さりげなく

 別にそれを目的に作ったのではないが、ある不快症状を治すための漢方薬を2週間飲んでもらったら、病院の睡眠薬と安定剤がいらなくなったと言って喜んでくれた。 そもそも問診(僕はそんな大袈裟なことはしないから雑談と言った方がいいかもしれない)をしている時から、睡眠薬や安定剤が必要な人には思えなかった。だから何故そんなものを飲んでいるのか不思議だった。ただ本人が喜んでいるなら僕がそれに介入する必要もないし、そもそも介入しない。本人次第なのだ。辛いことがあれば気持ちが落ち、食欲が無くなり、眠りにくくなるのは当たり前で、それを持って病気と捉える方が不自然のような気がする。だから僕はそれをウツウツと表現する。そう表現すれば睡眠薬や安定剤はいらない。ハーブ効果のある漢方薬とレベルダウンした話題の会話と笑いがあれば十分だ。そうすれば登場して頂いた人のように、睡眠薬も安定剤も止められる。恐らく漢方薬を作った日は1時間余り話をしたが、その中の9割9分は健康以外の話題だった。結構趣味が似ている、いや羨ましいほど趣味に近い職業だから、僕の好奇心が目覚めて色々面白い話を教えて貰った。
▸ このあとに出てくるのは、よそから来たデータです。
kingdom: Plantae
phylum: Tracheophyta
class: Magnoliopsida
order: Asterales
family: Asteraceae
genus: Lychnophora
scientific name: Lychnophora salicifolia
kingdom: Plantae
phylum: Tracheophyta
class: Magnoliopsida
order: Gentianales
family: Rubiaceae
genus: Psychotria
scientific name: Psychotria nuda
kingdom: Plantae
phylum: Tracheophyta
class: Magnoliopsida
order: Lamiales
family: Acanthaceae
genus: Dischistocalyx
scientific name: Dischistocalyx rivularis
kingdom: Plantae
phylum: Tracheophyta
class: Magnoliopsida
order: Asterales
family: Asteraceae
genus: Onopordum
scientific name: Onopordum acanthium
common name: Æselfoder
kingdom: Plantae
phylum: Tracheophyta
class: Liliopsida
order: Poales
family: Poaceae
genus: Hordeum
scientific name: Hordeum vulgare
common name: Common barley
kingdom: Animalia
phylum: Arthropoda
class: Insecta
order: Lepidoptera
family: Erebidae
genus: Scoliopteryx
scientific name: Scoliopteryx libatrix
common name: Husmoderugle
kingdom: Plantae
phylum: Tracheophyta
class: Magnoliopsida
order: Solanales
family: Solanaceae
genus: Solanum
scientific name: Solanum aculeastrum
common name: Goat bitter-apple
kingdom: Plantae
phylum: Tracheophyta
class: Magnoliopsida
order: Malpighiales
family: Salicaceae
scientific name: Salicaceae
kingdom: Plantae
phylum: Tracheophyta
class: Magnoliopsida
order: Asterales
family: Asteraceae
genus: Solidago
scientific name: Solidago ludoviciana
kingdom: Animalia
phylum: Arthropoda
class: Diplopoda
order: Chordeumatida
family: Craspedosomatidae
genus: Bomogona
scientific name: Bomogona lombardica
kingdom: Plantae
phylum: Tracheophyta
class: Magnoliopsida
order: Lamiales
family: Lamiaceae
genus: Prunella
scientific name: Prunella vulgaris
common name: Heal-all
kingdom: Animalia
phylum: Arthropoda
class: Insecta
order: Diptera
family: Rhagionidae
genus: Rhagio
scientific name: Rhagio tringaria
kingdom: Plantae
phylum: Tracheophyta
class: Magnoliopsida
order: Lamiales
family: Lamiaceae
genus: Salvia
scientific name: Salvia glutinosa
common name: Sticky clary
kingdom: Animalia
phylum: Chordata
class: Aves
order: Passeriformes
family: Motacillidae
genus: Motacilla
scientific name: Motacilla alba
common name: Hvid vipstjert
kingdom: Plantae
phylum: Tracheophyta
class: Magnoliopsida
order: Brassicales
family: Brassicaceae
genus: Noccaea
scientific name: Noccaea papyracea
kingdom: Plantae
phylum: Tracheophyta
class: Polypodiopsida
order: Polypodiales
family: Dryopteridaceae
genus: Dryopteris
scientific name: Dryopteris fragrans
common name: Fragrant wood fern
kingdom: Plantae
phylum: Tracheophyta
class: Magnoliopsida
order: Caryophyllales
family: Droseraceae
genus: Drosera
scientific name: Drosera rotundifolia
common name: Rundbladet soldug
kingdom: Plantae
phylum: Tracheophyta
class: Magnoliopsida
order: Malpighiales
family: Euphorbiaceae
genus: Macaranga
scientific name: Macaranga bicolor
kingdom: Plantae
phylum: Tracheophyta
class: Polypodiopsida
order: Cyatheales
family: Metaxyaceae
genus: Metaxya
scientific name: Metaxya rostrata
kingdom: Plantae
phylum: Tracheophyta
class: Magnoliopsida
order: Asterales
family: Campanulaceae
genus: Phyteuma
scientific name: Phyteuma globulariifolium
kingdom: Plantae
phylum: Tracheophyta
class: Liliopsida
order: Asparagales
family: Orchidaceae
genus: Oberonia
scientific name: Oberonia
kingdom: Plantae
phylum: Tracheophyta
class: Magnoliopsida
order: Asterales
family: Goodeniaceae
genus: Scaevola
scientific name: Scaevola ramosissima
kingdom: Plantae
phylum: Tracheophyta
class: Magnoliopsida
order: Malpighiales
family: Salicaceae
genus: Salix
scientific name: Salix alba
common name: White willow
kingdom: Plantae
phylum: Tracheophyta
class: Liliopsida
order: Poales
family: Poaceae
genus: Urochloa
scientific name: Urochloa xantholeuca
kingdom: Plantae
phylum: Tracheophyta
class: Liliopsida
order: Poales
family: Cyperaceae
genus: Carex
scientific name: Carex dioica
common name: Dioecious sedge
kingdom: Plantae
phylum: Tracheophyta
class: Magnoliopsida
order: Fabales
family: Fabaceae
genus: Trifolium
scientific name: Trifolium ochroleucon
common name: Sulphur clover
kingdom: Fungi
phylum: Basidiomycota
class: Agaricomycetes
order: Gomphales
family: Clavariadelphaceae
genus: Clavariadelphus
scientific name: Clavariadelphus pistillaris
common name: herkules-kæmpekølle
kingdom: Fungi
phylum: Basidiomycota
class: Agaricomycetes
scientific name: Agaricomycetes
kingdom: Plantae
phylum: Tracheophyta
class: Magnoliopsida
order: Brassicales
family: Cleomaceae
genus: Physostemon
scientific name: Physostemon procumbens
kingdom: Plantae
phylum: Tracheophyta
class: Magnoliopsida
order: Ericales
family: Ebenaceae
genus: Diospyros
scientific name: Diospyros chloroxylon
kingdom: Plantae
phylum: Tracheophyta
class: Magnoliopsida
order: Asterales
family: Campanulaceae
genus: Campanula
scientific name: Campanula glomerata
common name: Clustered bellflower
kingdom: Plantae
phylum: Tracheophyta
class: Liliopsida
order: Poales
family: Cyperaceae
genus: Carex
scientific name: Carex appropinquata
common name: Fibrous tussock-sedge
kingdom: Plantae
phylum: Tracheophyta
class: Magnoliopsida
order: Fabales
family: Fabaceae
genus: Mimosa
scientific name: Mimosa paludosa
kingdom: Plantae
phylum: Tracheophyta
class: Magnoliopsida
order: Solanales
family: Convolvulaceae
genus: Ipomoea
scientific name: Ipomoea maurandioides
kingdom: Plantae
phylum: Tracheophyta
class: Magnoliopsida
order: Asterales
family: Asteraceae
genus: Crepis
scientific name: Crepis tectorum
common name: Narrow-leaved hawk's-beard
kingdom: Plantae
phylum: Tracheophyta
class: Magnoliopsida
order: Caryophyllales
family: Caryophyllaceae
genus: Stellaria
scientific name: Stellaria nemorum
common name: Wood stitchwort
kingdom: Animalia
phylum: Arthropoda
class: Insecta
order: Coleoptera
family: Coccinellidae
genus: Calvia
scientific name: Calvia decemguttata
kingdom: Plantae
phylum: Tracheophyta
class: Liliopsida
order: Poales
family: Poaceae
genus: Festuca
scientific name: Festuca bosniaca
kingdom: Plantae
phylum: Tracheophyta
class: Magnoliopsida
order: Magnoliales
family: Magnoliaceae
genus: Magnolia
どちらが薬局の主か分からないくらいだ。 僕は漢方薬を飲んで欲しいからと言ってお医者さんの処方を否定することは滅多にない。だから僕の漢方薬を飲んでいる人のほとんどはお医者さんの薬を飲んでいる。巷見ていると圧倒的にお医者ざんにこの国の人は救われているのだから、薬剤師ごときが現代医療を否定したりは出来ない。仮にウツウツをうつ病として薬物療法の限りを尽くすような医師がいても否定はしない。要は患者さんが救われているかどうかの一点なのだ。救われているならどんな介入も許されない。ただ救われていないなら、僕はさりげなく知識の限りを尽くす。